2023 AIChE Annual Meeting
Proton Motive Force in E. coli Persisters
Persisters are bacterial cells that can survive lethal doses of antibiotics despite lacking genes responsible for antibiotic resistance. Persisters are assumed to be dormant with a low metabolic activity that protects against antibiotics. Once the antibiotic stress decreases, the persister cells resurrect and repopulate, contributing to chronic infections and antibiotic resistance. Understanding of persister physiology, though, is currently limited. We focused on the proton motive force (PMF) in âinducedâ persisters as the PMF fuels several cellular processes, including the uptake of antibiotics. The previous notion in the field was that a low PMF promotes persistence by inducing dormancy. However, our recent findings suggest that the PMF varies considerably in populations of Escherichia coli persisters.

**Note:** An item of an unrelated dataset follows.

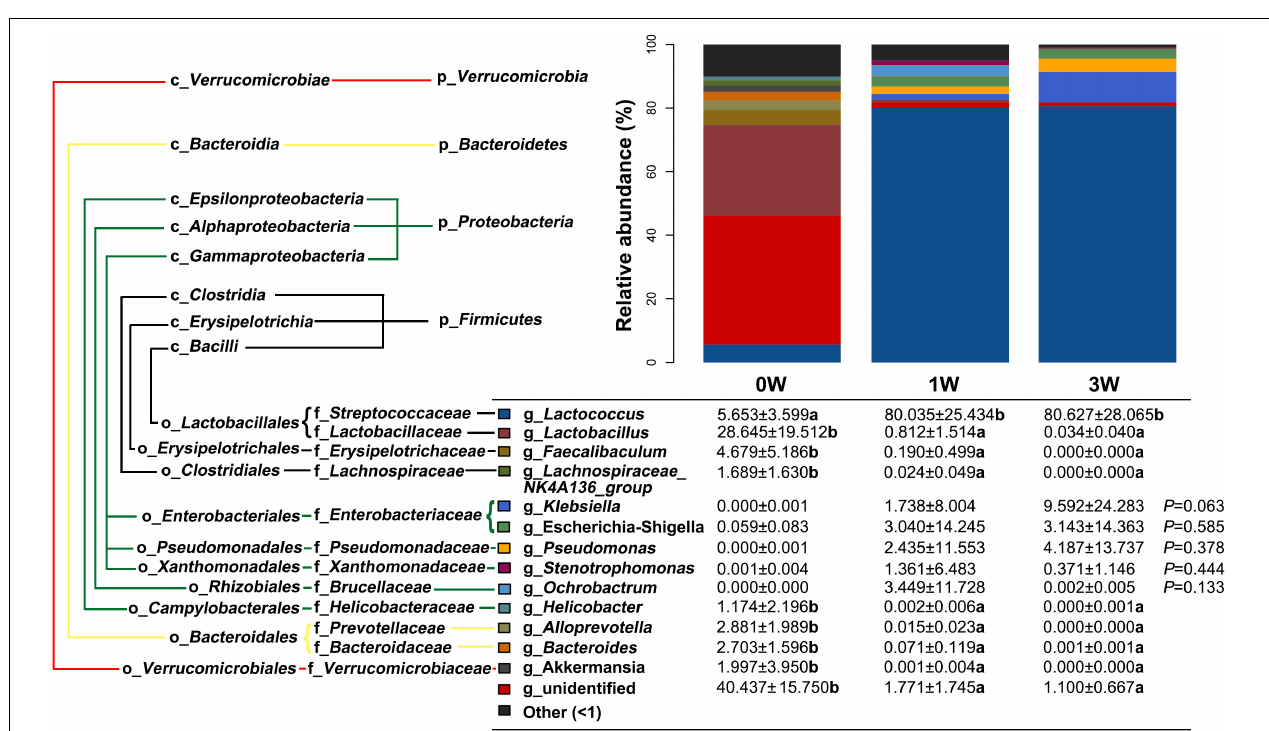
FIGURE 4 | The relative abundance of fecal microbiota at the genus level. Data represented as mean ± SD ( n = 24). Bars with different letters differ significantly ( P < 0.05). g_ represents microbial genus.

Those conclusions were drawn from motility studies, which indicated that a part of the persister population swims robustly. As PMF powers motility in E. coli, this suggests the existence of two sub-populations within the persisters: persisters with low PMF and persisters with high PMF. We quantified the heterogeneity in PMF at a single-cell level using dyes that label cells as a function of their membrane potential, which is the major contributor to the PMF. Briefly, we treated cells with an antibiotic, rifampicin, which induces persistence by inhibiting transcription. We subsequently exposed the cells to lethal concentrations of ampicillin to concentrate persisters and eliminate the remaining population. We then labeled the cells with Thioflavin T (ThT) dye and used photon-sensitive cameras to record fluorescent signals from single cells. We observed a bimodal distribution in the intensity of fluorescence signals in persister populations, indicating that some persisters retained high energy levels, whereas the rest were metabolically dormant. Future experiments are anticipated to help determine if the so-called persisters employ PMF-dependent efflux pumps or decrease their membrane permeability to tolerate antibiotic stress. Insights from this research are likely to help develop therapeutics against persisters.